Roy killed himself on July 12, 2014, by breathing in carbon monoxide while he sat in his truck. He was communicating with Carter at the time; when he told her he’d gotten out of the truck and was scared, she texted him to “get back in.”
Bristol Assistant District Attorney Maryclare Flynn argued that Carter egged Roy on because she wanted to play the “grieving girlfriend” to boost her own popularity. Flynn called Roy “a pawn in [Carter’s] sick game of life and death” and argued that she’d engaged in “wanton and reckless conduct,” which met the standard for involuntary manslaughter. “She reasoned him out of his reservations … She mocked him when he chose to delay his death,” Flynn said.

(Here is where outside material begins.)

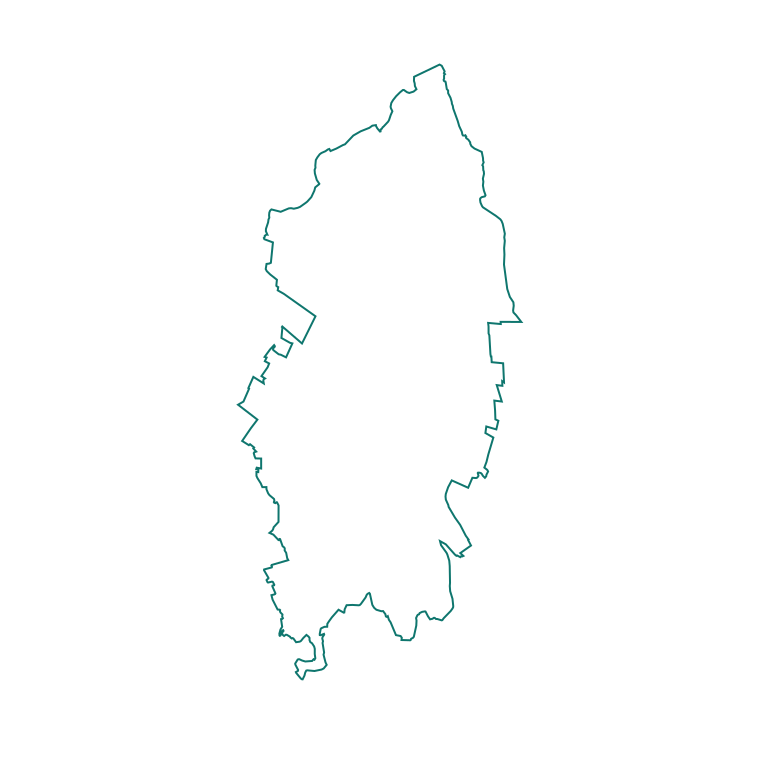 Pasareni, Mures, Romania (Robinson projection), rotated 223°
{"feature_id": "2599482B7077301459992", "entity_name": "Pasareni", "entity_type": "district", "adm_level": 2, "iso_a3": "ROU", "parent_name": "Romania", "parent_adm1": "Mures", "projection": "robinson", "projection_center": [24.7, 46.483], "detail": "fine", "context": "isolated", "style": "outline", "palette": "teal", "viewbox_px": 768, "rotation_deg": 223, "n_neighbors": 0, "source": "geoboundaries", "source_scale": "gbopen_adm2", "svg_char_len": 6166}
<svg xmlns="http://www.w3.org/2000/svg" viewBox="0 0 768 768"><g transform="rotate(223 384 384)"><path d="M571.5,629.2L568.8,626.1L566.6,624.8L564.6,623.0L561.3,621.7L561.8,618.0L564.0,614.1L566.2,613.1L570.0,612.6L570.7,611.9L571.2,608.3L571.4,602.8L571.0,597.8L570.3,594.5L568.3,591.3L567.0,590.4L563.9,589.2L562.5,585.2L560.3,580.4L559.9,578.7L559.9,571.6L560.1,570.9L559.7,569.2L560.0,567.9L558.8,566.4L559.1,565.9L563.2,566.4L565.7,567.2L566.5,567.8L568.7,565.0L569.4,561.4L573.4,552.9L575.9,544.8L576.0,532.7L577.0,530.7L579.4,523.7L582.0,517.9L584.3,518.6L585.0,517.3L585.6,514.3L587.3,510.3L587.7,508.2L587.3,504.3L586.6,501.3L583.2,496.9L581.6,495.4L580.8,493.3L578.2,490.9L572.4,487.4L567.8,486.3L567.7,485.9L568.4,480.9L566.8,477.9L564.6,471.1L564.5,465.1L564.8,463.1L566.2,456.3L567.3,453.9L569.5,450.7L571.9,449.2L573.4,447.5L577.0,439.5L585.4,434.9L585.5,433.1L584.8,431.2L583.1,429.0L581.3,427.4L580.7,425.6L579.0,423.2L576.1,416.9L574.6,415.2L571.2,413.7L571.8,413.3L572.3,411.1L571.6,410.4L571.5,408.9L570.2,408.3L561.8,411.8L549.4,395.5L550.1,393.8L551.8,391.7L548.9,387.4L546.7,386.6L541.9,386.5L533.4,387.2L529.9,382.6L529.3,382.3L527.4,382.7L525.6,380.0L518.9,381.6L480.3,386.8L471.6,357.7L497.6,356.7L497.5,356.1L496.9,356.1L490.4,347.7L480.9,350.0L478.7,351.2L473.8,336.7L479.5,335.0L481.3,333.9L487.9,333.3L488.6,333.5L489.4,334.7L489.3,336.6L489.6,337.2L490.9,337.5L490.9,331.5L489.8,322.4L487.9,323.3L486.7,319.4L482.0,320.7L480.5,316.8L479.0,306.2L474.8,306.9L475.2,305.6L475.0,304.9L474.4,304.0L472.3,302.4L484.4,300.1L480.4,288.5L479.5,288.6L474.8,275.3L476.6,269.3L452.3,271.6L451.2,260.9L448.9,245.6L441.1,247.1L440.9,248.6L435.7,249.0L435.6,247.7L431.4,247.4L432.3,245.7L432.1,244.6L429.2,242.8L427.2,242.0L423.0,245.7L416.2,238.4L420.0,236.0L419.4,234.7L417.7,235.9L415.9,233.8L417.4,232.8L414.6,229.8L412.5,228.9L406.4,227.3L402.6,225.6L399.7,228.4L398.1,226.8L394.1,225.0L391.9,224.6L386.0,224.9L384.7,224.0L384.0,222.5L383.3,222.3L382.2,222.8L382.1,224.1L381.6,224.5L378.3,223.3L367.1,211.2L367.0,204.0L366.1,202.2L365.7,200.6L366.2,197.0L362.1,198.4L354.8,197.9L354.4,198.1L354.7,199.4L354.2,199.7L347.5,196.2L345.4,196.4L344.4,196.0L343.1,194.5L340.4,193.8L336.0,190.6L333.9,189.9L342.7,175.1L342.6,174.5L341.2,173.9L341.0,173.3L345.2,166.6L344.8,166.0L336.3,163.4L335.9,162.9L336.3,161.0L336.2,160.5L334.0,159.6L333.4,159.7L331.1,163.1L330.2,163.4L327.4,162.4L327.1,161.9L328.1,160.5L327.7,159.9L320.6,156.8L320.4,156.2L320.7,155.3L322.3,152.8L318.4,150.3L308.0,146.5L306.4,147.8L305.8,147.8L305.3,147.0L304.0,146.3L301.1,146.2L299.7,144.3L298.2,143.8L298.2,142.8L298.9,141.8L292.9,137.0L292.3,133.9L290.3,130.1L288.9,128.8L288.4,128.8L288.2,129.4L289.9,133.5L290.1,134.6L289.8,135.2L289.1,134.9L288.9,132.7L288.4,132.1L287.3,131.5L286.2,131.5L285.2,131.6L284.8,133.7L284.0,134.3L280.3,135.1L279.7,134.8L277.9,135.0L277.6,135.8L276.7,136.1L272.2,135.2L269.9,138.1L269.5,139.5L269.8,143.2L269.6,147.6L266.8,147.8L265.3,147.5L263.8,145.9L261.9,145.0L259.8,145.3L256.1,144.4L254.0,143.1L250.5,139.3L247.2,136.6L246.8,134.9L247.8,134.7L247.7,132.4L252.3,127.4L255.3,125.9L258.1,125.0L258.9,124.3L259.2,123.6L258.3,119.0L257.4,118.3L251.8,116.3L251.3,115.5L252.0,113.2L251.1,112.8L244.1,111.9L242.8,112.0L242.1,112.5L243.3,116.5L244.8,119.2L245.4,121.4L244.9,122.2L239.1,126.7L234.9,132.6L234.1,134.8L234.4,139.5L236.9,140.5L243.6,144.8L244.7,146.8L252.3,152.7L253.2,154.3L255.5,155.7L256.3,156.9L256.8,159.9L257.5,160.3L259.0,157.1L259.7,156.6L260.5,157.3L263.2,161.6L263.3,162.6L261.9,165.9L260.0,167.7L261.9,170.0L262.4,173.0L263.0,177.8L263.3,187.9L257.5,189.3L257.2,189.8L259.1,192.4L260.5,196.7L256.5,200.8L251.6,204.9L251.0,205.7L250.9,207.4L251.9,215.4L252.8,217.8L252.9,219.3L252.3,221.1L251.3,221.0L241.9,214.5L238.6,213.6L235.6,213.7L231.0,216.0L229.8,217.3L226.0,216.6L224.1,215.3L223.1,215.6L222.9,216.8L219.6,214.9L216.6,214.2L204.0,208.5L200.0,211.0L198.0,210.6L196.6,208.7L190.0,214.5L189.9,214.9L190.4,216.2L189.7,218.1L189.8,219.5L195.6,229.3L198.9,233.2L200.9,234.7L201.8,237.4L201.9,238.2L201.3,239.5L201.7,240.8L200.7,243.4L198.9,245.7L198.4,245.9L193.4,244.1L189.8,243.3L188.4,245.4L188.1,246.9L187.5,247.5L185.7,247.6L184.7,248.5L180.6,250.5L180.3,251.1L180.6,253.5L180.4,263.5L180.8,266.6L181.2,267.9L181.9,268.8L187.4,273.6L194.3,277.6L198.1,281.1L200.1,283.6L211.8,295.7L215.8,299.3L221.4,302.5L223.2,303.2L232.3,305.0L235.9,307.3L229.4,308.9L215.7,307.6L213.9,307.7L213.7,308.4L210.1,309.4L210.2,310.3L209.2,311.2L208.7,312.4L212.9,312.4L210.2,325.2L216.2,327.3L216.1,327.9L220.7,328.8L232.2,332.9L241.0,334.7L252.9,338.2L254.4,339.3L259.9,341.6L262.2,343.6L263.8,345.7L266.7,352.2L268.7,359.7L251.7,365.5L255.4,375.7L252.5,378.0L252.0,379.1L252.1,380.6L252.4,381.4L254.7,382.8L254.8,383.2L253.9,384.1L252.5,384.9L251.0,384.9L249.2,384.3L246.2,384.2L246.3,386.2L247.2,387.5L248.2,391.0L249.9,391.6L253.6,391.3L255.9,396.9L259.7,403.7L267.5,419.4L276.4,417.3L280.2,422.7L270.9,427.4L275.3,435.1L278.4,434.1L284.6,440.3L292.0,447.1L285.9,451.5L300.8,460.1L296.2,463.4L299.5,466.7L297.3,467.0L311.0,480.4L320.1,473.4L324.2,477.3L324.6,477.0L326.5,478.4L340.1,491.4L342.0,492.3L346.7,497.3L349.5,499.7L339.5,507.5L341.1,509.0L325.9,523.0L334.2,524.4L338.1,524.6L339.7,525.8L342.5,529.7L345.1,532.0L351.3,533.5L358.6,537.5L377.7,553.2L384.2,560.8L388.8,565.3L393.3,571.1L396.1,573.3L398.1,576.3L406.4,582.1L409.2,583.4L411.2,583.8L416.7,583.3L432.2,580.7L433.7,581.0L437.2,582.5L439.1,584.0L440.0,585.0L440.2,586.0L439.9,587.4L438.2,590.0L438.5,591.3L442.9,593.6L447.0,596.6L449.3,599.7L451.7,601.6L454.2,605.9L456.2,607.7L457.1,608.0L460.0,610.8L461.3,611.1L462.3,614.1L463.8,614.9L465.6,616.7L470.8,620.4L478.4,617.9L482.2,617.6L484.7,618.5L485.8,619.5L489.0,620.2L491.5,619.9L492.2,620.2L492.5,621.0L494.1,621.4L494.3,620.7L495.8,619.6L496.8,619.9L499.2,621.6L504.9,623.9L509.4,626.6L521.3,632.7L523.3,634.3L525.5,635.3L526.7,636.4L530.6,638.7L535.4,640.4L537.3,642.4L539.2,642.5L544.6,646.7L545.4,647.1L546.2,646.6L547.1,646.6L547.9,647.2L548.3,648.3L550.3,650.4L550.8,651.3L550.7,652.2L552.2,652.2L552.9,654.0L558.8,656.1L561.2,655.5L571.5,629.2Z" fill="none" stroke="#0f766e" stroke-width="2"/></g></svg>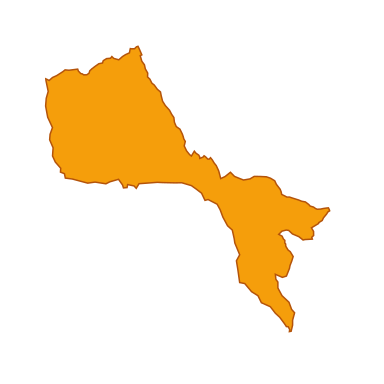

But Carter’s attorney claimed that she’d tried to talk Roy into getting help for months, but that two weeks before he died, she experienced a “transformation” set off by antidepressants she was taking and “came to believe the best way to help him was to encourage him to carry out his plan to kill himself,” according to the New York Times. They listed her other “frailties,” such as an eating disorder, anxiety, and a tendency to self-harm.
They also pointed out that, in October 2012, Roy had told Carter he was going to commit suicide, but in that instance she talked him out of it, writing “You have so much to live for please don’t,” in a Facebook message.
None of these arguments swayed Moniz, who in a speech to the courtroom said Carter knowingly did nothing to save Roy. “She instructs Roy to get back in the truck knowing of all the feelings he has exchanged with her; his ambiguities, his fears, his concerns,” the judge said. “This court finds that by instructing Mr. Roy to get back in the truck constitutes wanton and reckless conduct by Ms. Carter, creating a situation where there is a high degree of likelihood that substantial harm would result to Mr. Roy.”
Carter will be sentenced on August 3; she faces up to 20 years in prison.